Requirement: List every section number that the child support collection excerpt below marks with "§" or "sec."

Document excerpt:

----

The IRS intercept is used only if the support arrearage is in the amount of $500 or more. Subsection (b) of this section provides that to obtain the benefit of such interception, the custodial parent must have applied to child support enforcement services with the family division of superior court." Summary Raised Committee Bill 974 at 2084 (1985).

Incentives to states who do something about collecting support payments that are in arrears. Rep. Wollenberg H.R., PA 85-548, 11746 (1985).

The terms used by those describing the statute are arrears, arrearage and delinquent, and arrearage is used in the statute. Since no definition is supplied, it is appropriate to use dictionary definitions of terms:Pittston Coal Group v. Sebben, 488 U.S. 105, 113 (1993). Black's Law Dictionary defines "Arrears, arrearages" as "Money which is overdue and unpaid;. . ." Black's Law Dictionary 109 (6th ed. 1990), and "Delinquent — As applied to a debt or claim, it means simply due and unpaid at the time appointed by law or fixed by contract;" . . . Id. at 428. The floor and committee discussions leave no doubt that the intent of the statute is to collect child support from parents who are not paying child support in accordance with court mandated child support orders.

There is nothing in the floor discussions suggesting a change in the judicial process where paternity is determined by a court. That process involves the court determining child support and providing payment schedules for current and past support. Further involvement by the court or state agency occurs only if court ordered payments are not being made or there is a change in circumstances. Clearly, there is nothing in any of the floor discussions that gives any claim to the state legislature passing different guidelines or processes than the Federal regulations.

Federal Regulations

The Federal Child Support Enforcement Regulations mandating the Connecticut statutes are very clear in defining the requirements for enforcement of support obligations through C.F.R. § 303.72 — Requests for collection of past-due support by Federal tax refund offset; and through C.F.R. § 303.102 — Collection of overdue support by State income tax refund off-set. 45 C.F.R. Ch. III (10-1-93 Ed.)

Specifically, C.F.R. § 303.72 uses the terms delinquent or delinquency in clarifying what is meant by past-due support. It provides in relevant part:

(a) Past-due support qualifying for offset. Past-due support as defined in sec. 301.1 of this chapter qualifies for offset if:

(1) There has been an assignment of the support rights under sec. 232.11 of this title or section 471(a)(17) of the Act to the State making the request for offset or the IV-D agency is providing services under sec. 302.33 of this chapter.

(2) For support which has been assigned to the State under sec. 232.11 of this title or section 471(a)(17) of the Act:

(i) The amount of the support is not less than $150;

and

(ii) The support has been delinquent for three months or longer. . . .

----

Given entries:
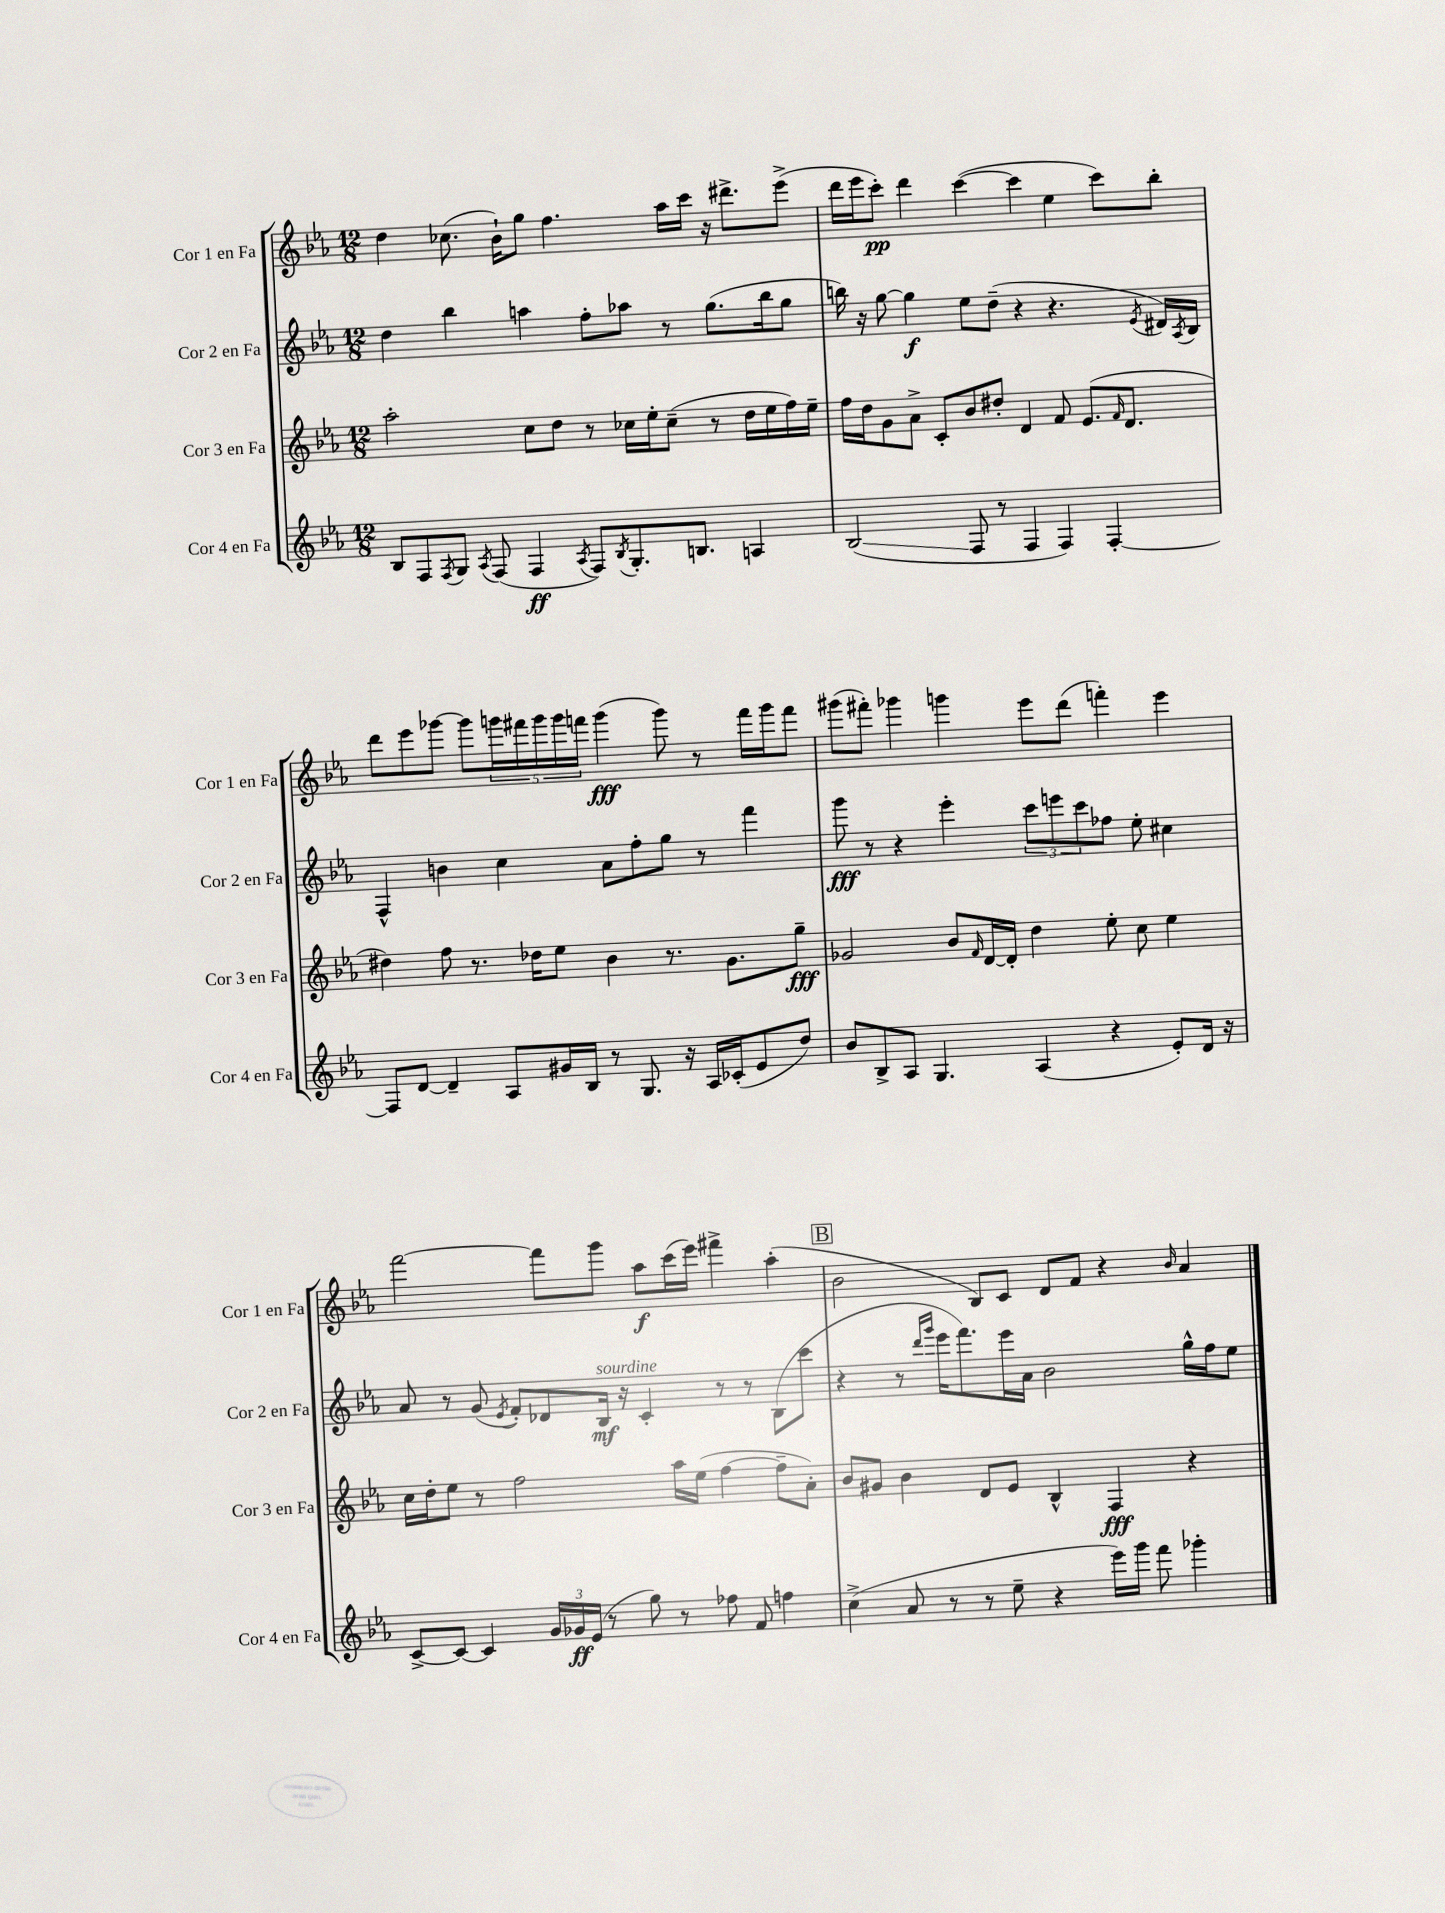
<<
\new StaffGroup <<
\new Staff = "s0" \with { instrumentName = "Cor 1 en Fa" shortInstrumentName = "Cor 1 en Fa" } {
    \clef treble \key ees \major \numericTimeSignature \time 12/8
    d''4 ces''8.( bes'16-!) g''8 f''4. aes''16 c'''16 r16 dis'''8.-> ees'''8->( |
    d'''16 ees'''16 c'''8-.\pp) d'''4 c'''4~( c'''4 ees''4 c'''8) bes''8-. |
    d'''8 ees'''8 ges'''8~ ges'''8 \tuplet 5/4 { g'''16 fis'''16 g'''16 g'''16 f'''16 } g'''4\fff( g'''8) r8 f'''16 g'''16 f'''8 |
    gis'''8( fis'''8-.) ges'''4 g'''4 ees'''8 d'''8( f'''4-.) ees'''4 |
    f'''2~ f'''8 g'''8 aes''8\f c'''16( ees'''16) fis'''4-> aes''4-.( |
    \mark \markup { \box "B" } bes'2 bes8) c'8 d'8 f'8 r4 \grace { bes'16 } aes'4 \bar "|." |
}
\new Staff = "s1" \with { instrumentName = "Cor 2 en Fa" shortInstrumentName = "Cor 2 en Fa" } {
    \clef treble \key ees \major \numericTimeSignature \time 12/8
    d''4 bes''4 a''4 f''8-. aes''8 r8 g''8.( bes''16 g''8 |
    b''16) r16 g''8~ g''4\f ees''8 d''8--( r4 r4. \acciaccatura { ees'8 } dis'16) \acciaccatura { aes8 } bes16 |
    f4-^ b'4 c''4 aes'8 f''8-. g''8 r8 f'''4 |
    g'''8\fff r8 r4 ees'''4-. \tuplet 3/2 { c'''8 e'''8 c'''8 } fes''8 ees''8-. cis''4 |
    aes'8 r8 g'8( \acciaccatura { ees'8 } f'8-.) des'8 bes16\mf^\markup { \italic "sourdine" } r16 c'4-. r8 r8 bes8( c'''8 |
    \mark \markup { \box "B" } r4 r8 \grace { d'''16 g'''16 } ees'''16 f'''8.) ees'''16 aes'16 bes'2 g''16-^ f''16 ees''8 \bar "|." |
}
\new Staff = "s2" \with { instrumentName = "Cor 3 en Fa" shortInstrumentName = "Cor 3 en Fa" } {
    \clef treble \key ees \major \numericTimeSignature \time 12/8
    aes''2-. c''8 d''8 r8 ces''16 ees''16-. ces''8--( r8 d''16 ees''16 f''16) ees''16-- |
    f''16 d''16 g'8 aes'8-> c'8-. bes'8 dis''8-. d'4 f'8 ees'8.( \grace { f'16 } d'8. |
    dis''4) f''8 r8. des''16 ees''8 bes'4 r8. g'8. g''8--\fff |
    ges'2 bes'8 \grace { f'16 } d'16~ d'16-. d''4 ees''8-. c''8 ees''4 |
    c''16 d''16-. ees''8 r8 f''2 aes''16 ees''16( f''4~ f''8-- aes'8-.) |
    \mark \markup { \box "B" } bes'8 gis'8 bes'4 d'8 ees'8 bes4-^ f4\fff r4 \bar "|." |
}
\new Staff = "s3" \with { instrumentName = "Cor 4 en Fa" shortInstrumentName = "Cor 4 en Fa" } {
    \clef treble \key ees \major \numericTimeSignature \time 12/8
    bes8 f8 \acciaccatura { f8 } g8 \acciaccatura { aes8 } f8( f4\ff \acciaccatura { aes8 } f8) \acciaccatura { bes8 } g8.-. b8. a4 |
    bes2\glissando( f8 r8 f4 f4) f4~-. |
    f8 d'8~ d'4-- aes8 gis'16 bes16 r8 g8. r16 aes16 ces'16-.( ees'8 d''8) |
    bes'8 bes8-> aes8 g4. aes4( r4 ees'8-.) d'16 r16 |
    c'8~-> c'8~ c'4 \tuplet 3/2 { g'16 ges'16\ff ees'16( } r8 g''8) r8 fes''8 f'8 f''4 |
    \mark \markup { \box "B" } c''4->( aes'8 r8 r8 ees''8-- r4 ees'''16) g'''16 f'''8 ges'''4-. \bar "|." |
}
>>
>>
\layout { \context { \Score \remove "Bar_number_engraver" } }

----

Output for this task:
- § 303.72
- § 303.102
- sec. 301.1
- sec. 232.11
- sec. 302.33